_WHAT IS EXPECTED_
Can you write out every line of the entries below as a numbered list, skipping blank lines and leaving the pictures out?

_DATA FOR ANALYSIS_
┄┄┄┄┄┄

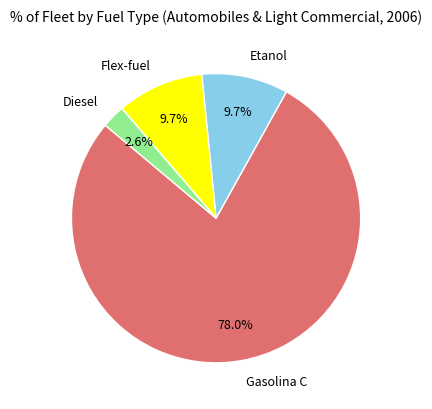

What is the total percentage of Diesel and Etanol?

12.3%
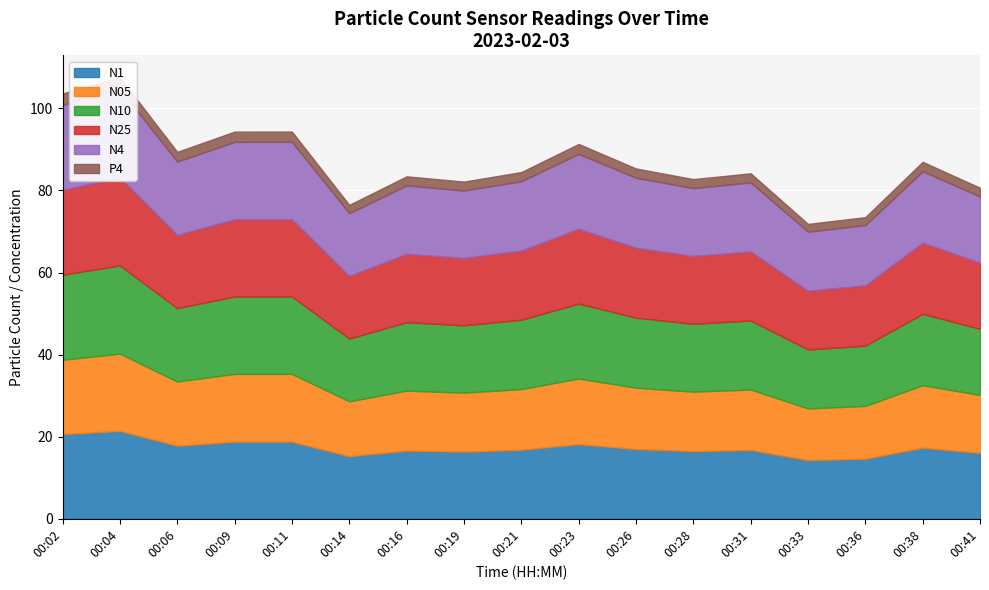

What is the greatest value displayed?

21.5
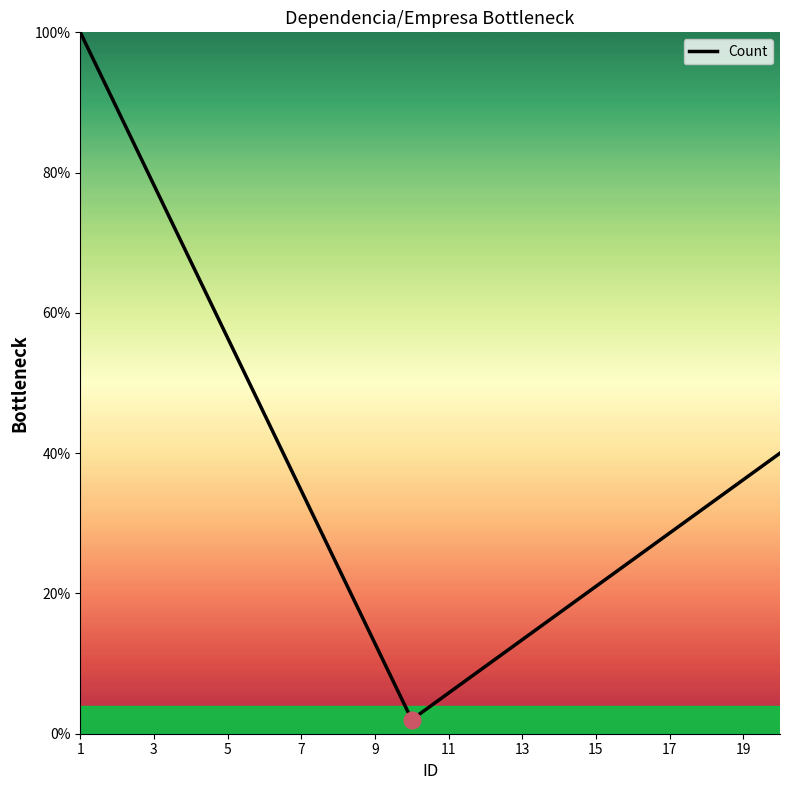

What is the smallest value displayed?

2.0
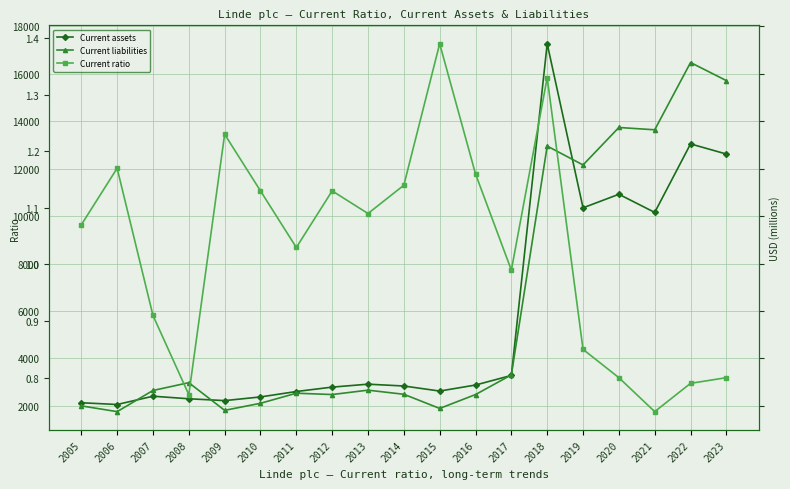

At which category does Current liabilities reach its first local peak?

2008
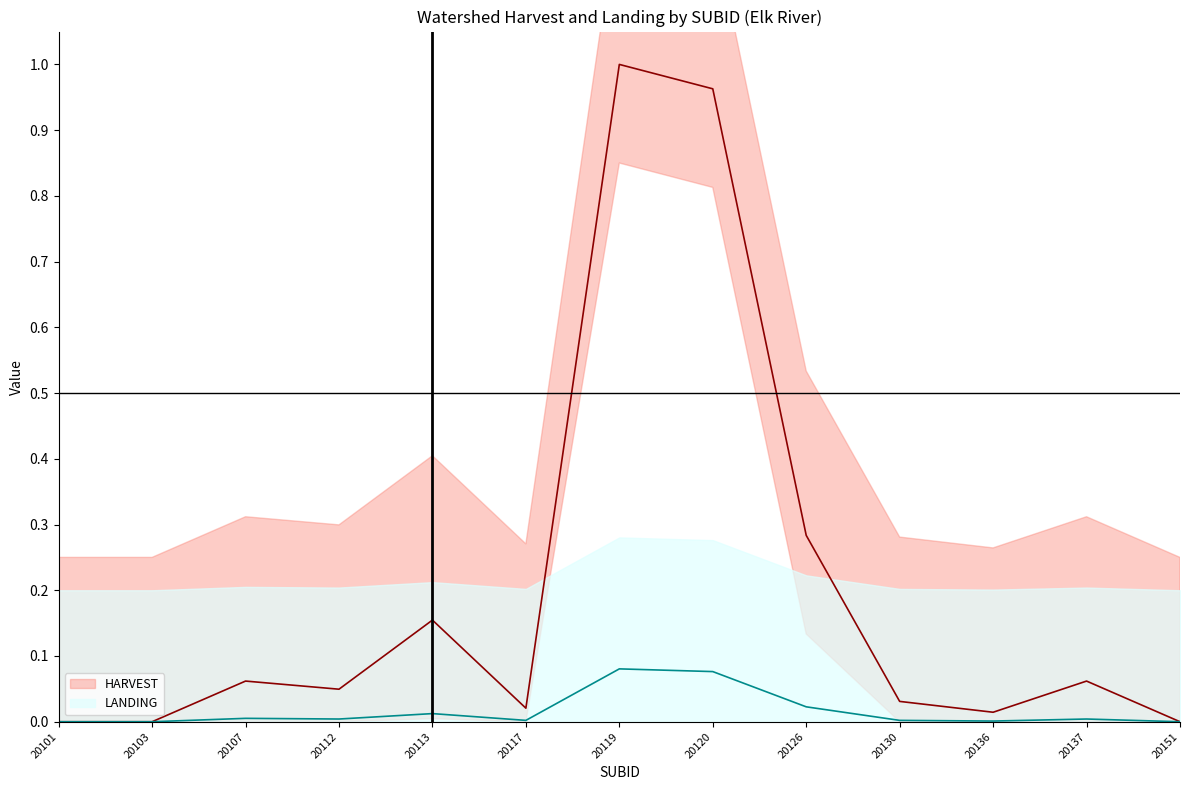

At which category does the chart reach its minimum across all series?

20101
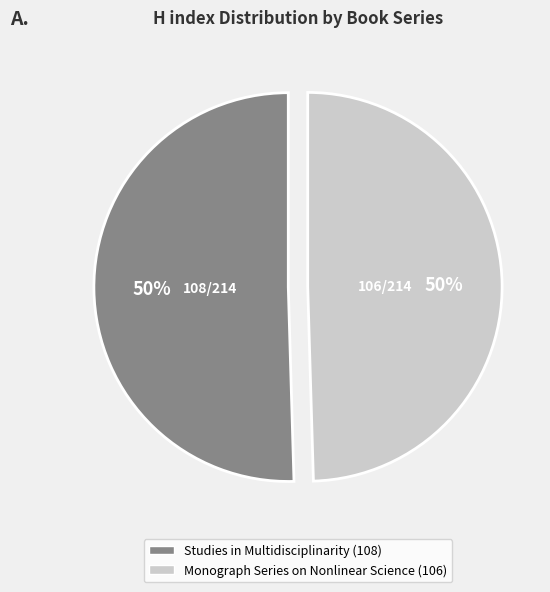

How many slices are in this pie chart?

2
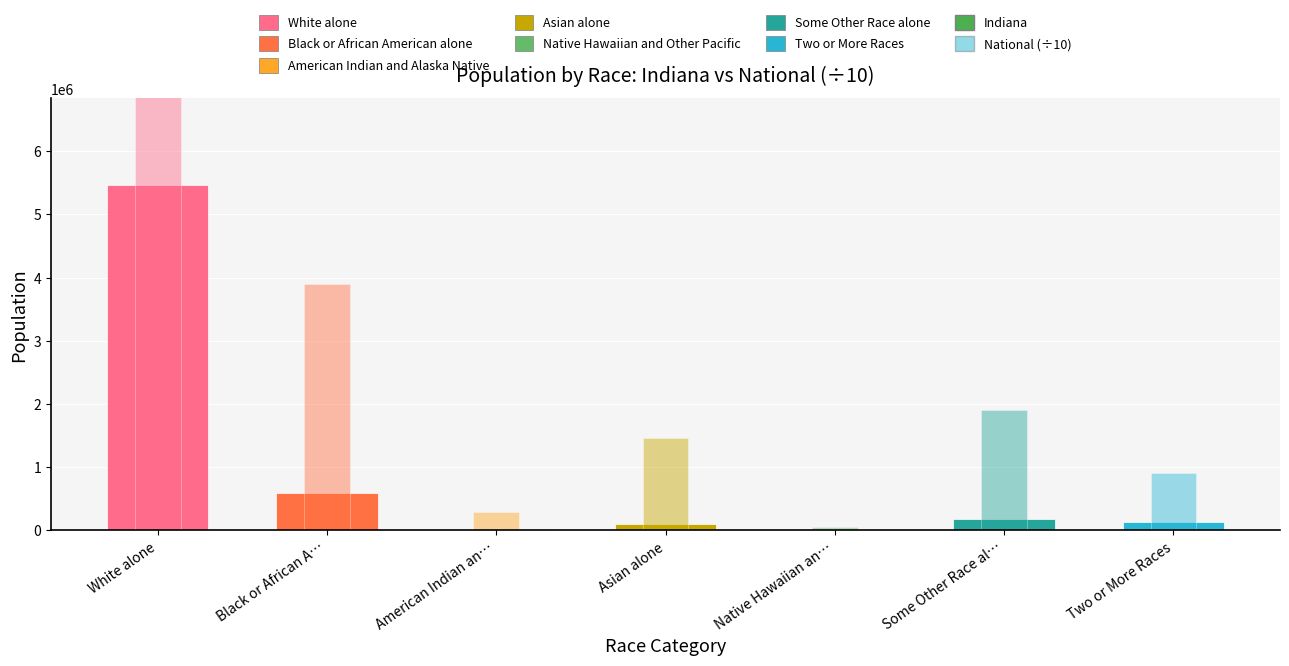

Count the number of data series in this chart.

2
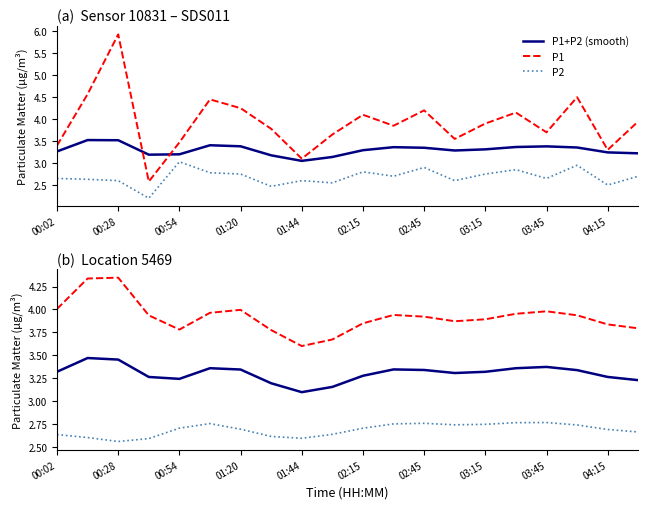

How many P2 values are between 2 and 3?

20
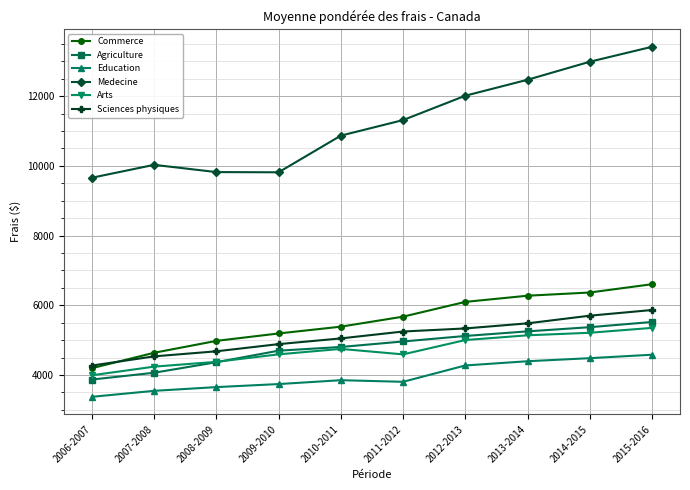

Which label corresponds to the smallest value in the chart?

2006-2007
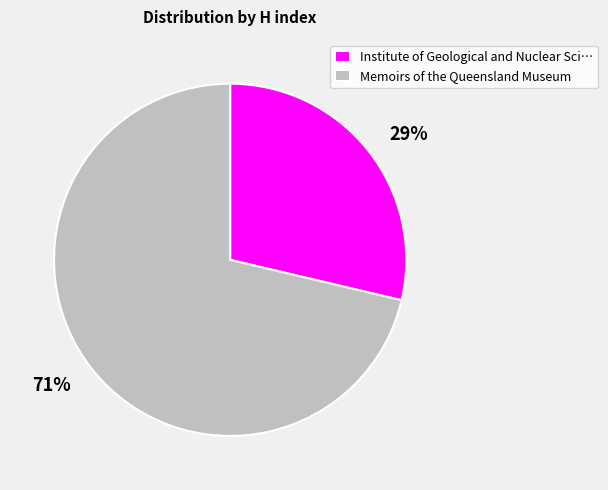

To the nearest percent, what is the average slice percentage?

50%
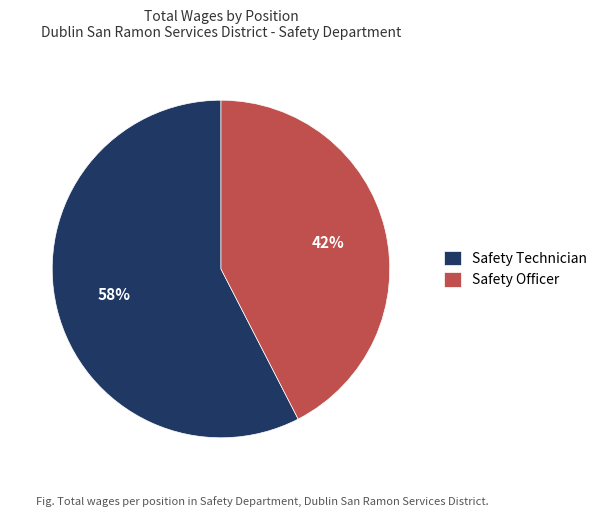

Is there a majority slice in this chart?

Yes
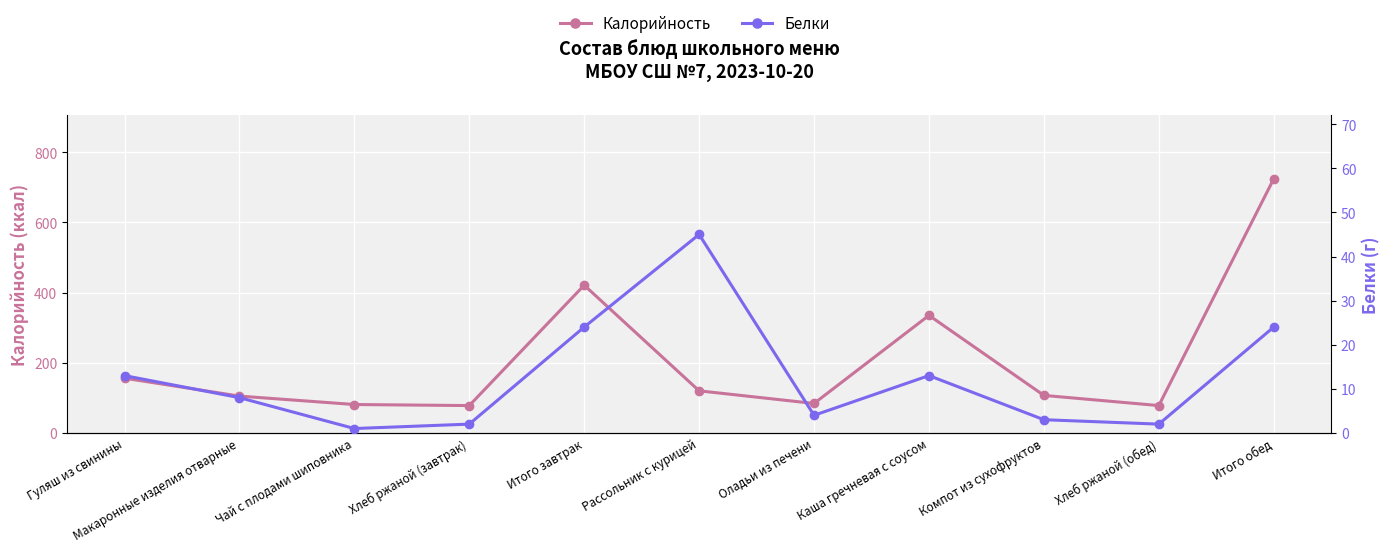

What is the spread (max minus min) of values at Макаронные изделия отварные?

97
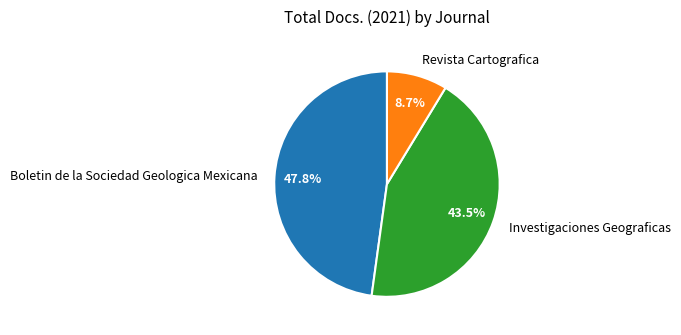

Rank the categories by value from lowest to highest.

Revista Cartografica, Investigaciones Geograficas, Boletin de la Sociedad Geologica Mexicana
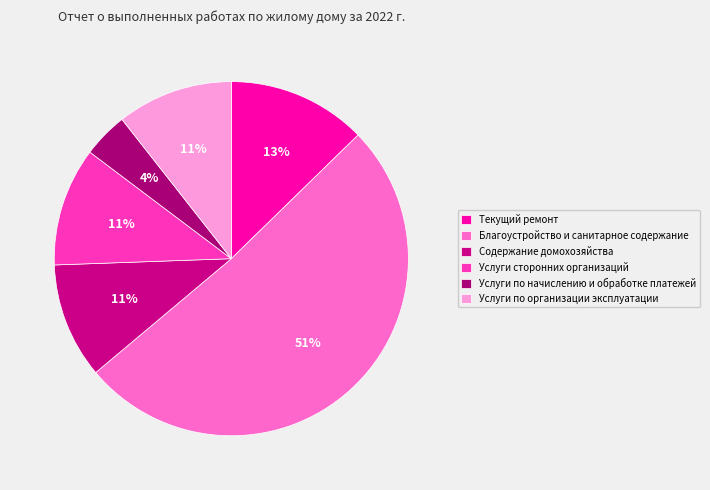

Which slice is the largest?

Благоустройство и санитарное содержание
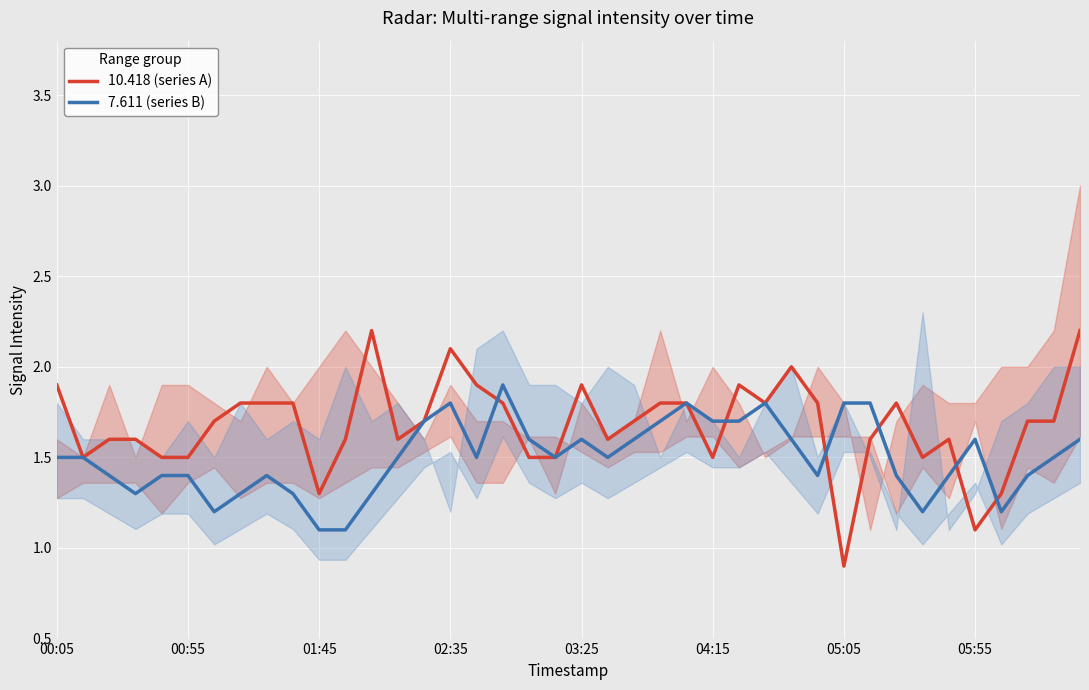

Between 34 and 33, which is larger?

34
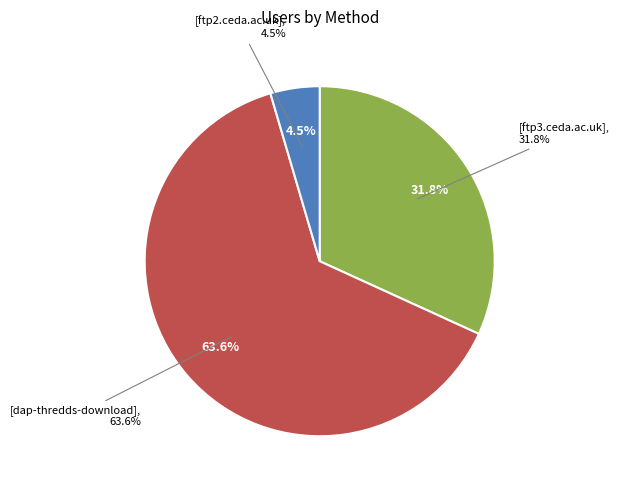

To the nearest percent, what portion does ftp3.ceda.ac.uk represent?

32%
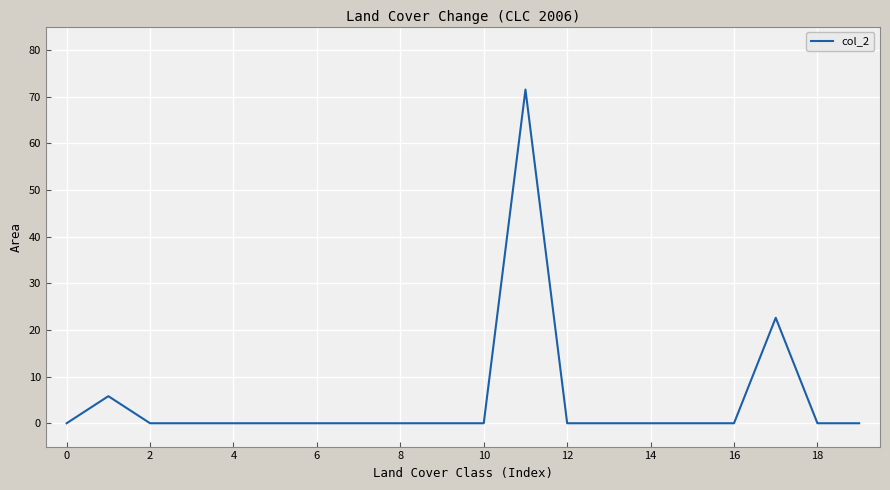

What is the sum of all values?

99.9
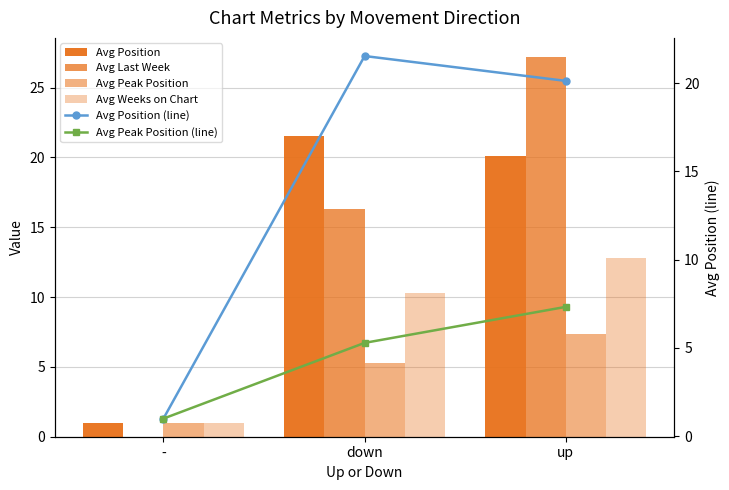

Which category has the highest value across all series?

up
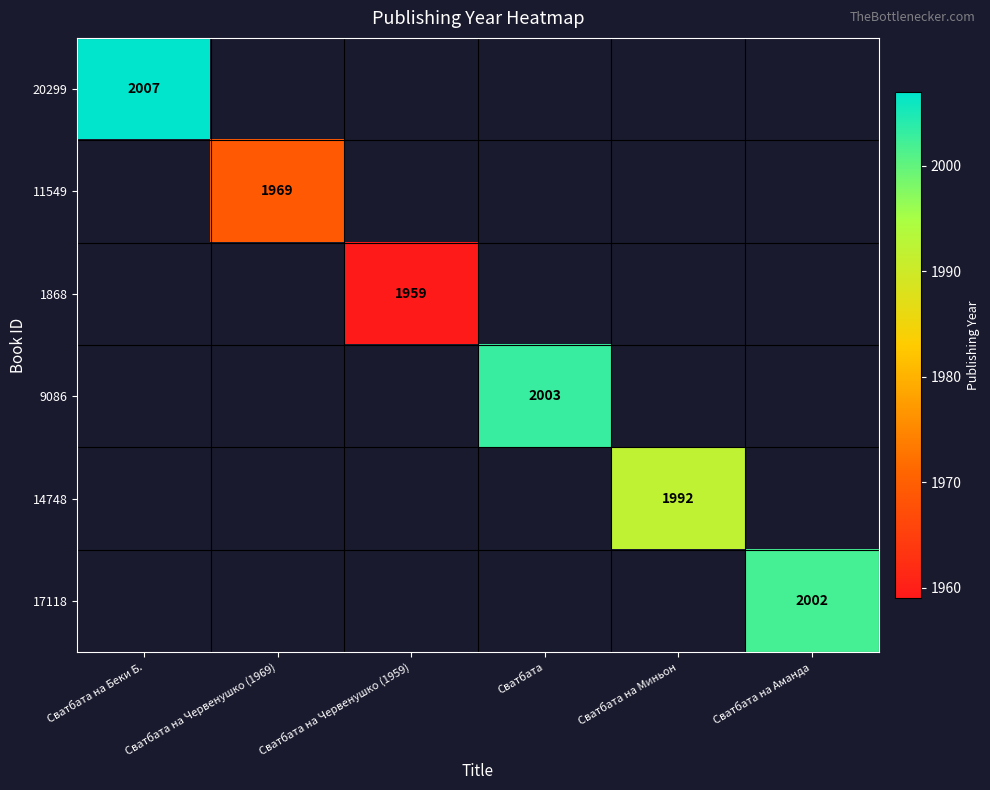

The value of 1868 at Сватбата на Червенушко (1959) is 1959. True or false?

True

┄┄┄┄┄┄

_EXPECTED OUTPUT_
1. What is the total percentage of Diesel and Etanol?
2. 12.3%
3. What is the greatest value displayed?
4. 21.5
5. What is the smallest value displayed?
6. 2.0
7. At which category does Current liabilities reach its first local peak?
8. 2008
9. At which category does the chart reach its minimum across all series?
10. 20101
11. How many slices are in this pie chart?
12. 2
13. Count the number of data series in this chart.
14. 2
15. How many P2 values are between 2 and 3?
16. 20
17. Which label corresponds to the smallest value in the chart?
18. 2006-2007
19. To the nearest percent, what is the average slice percentage?
20. 50%
21. Is there a majority slice in this chart?
22. Yes
23. What is the spread (max minus min) of values at Макаронные изделия отварные?
24. 97
25. Rank the categories by value from lowest to highest.
26. Revista Cartografica, Investigaciones Geograficas, Boletin de la Sociedad Geologica Mexicana
27. Which slice is the largest?
28. Благоустройство и санитарное содержание
29. Between 34 and 33, which is larger?
30. 34
31. To the nearest percent, what portion does ftp3.ceda.ac.uk represent?
32. 32%
33. What is the sum of all values?
34. 99.9
35. Which category has the highest value across all series?
36. up
37. The value of 1868 at Сватбата на Червенушко (1959) is 1959. True or false?
38. True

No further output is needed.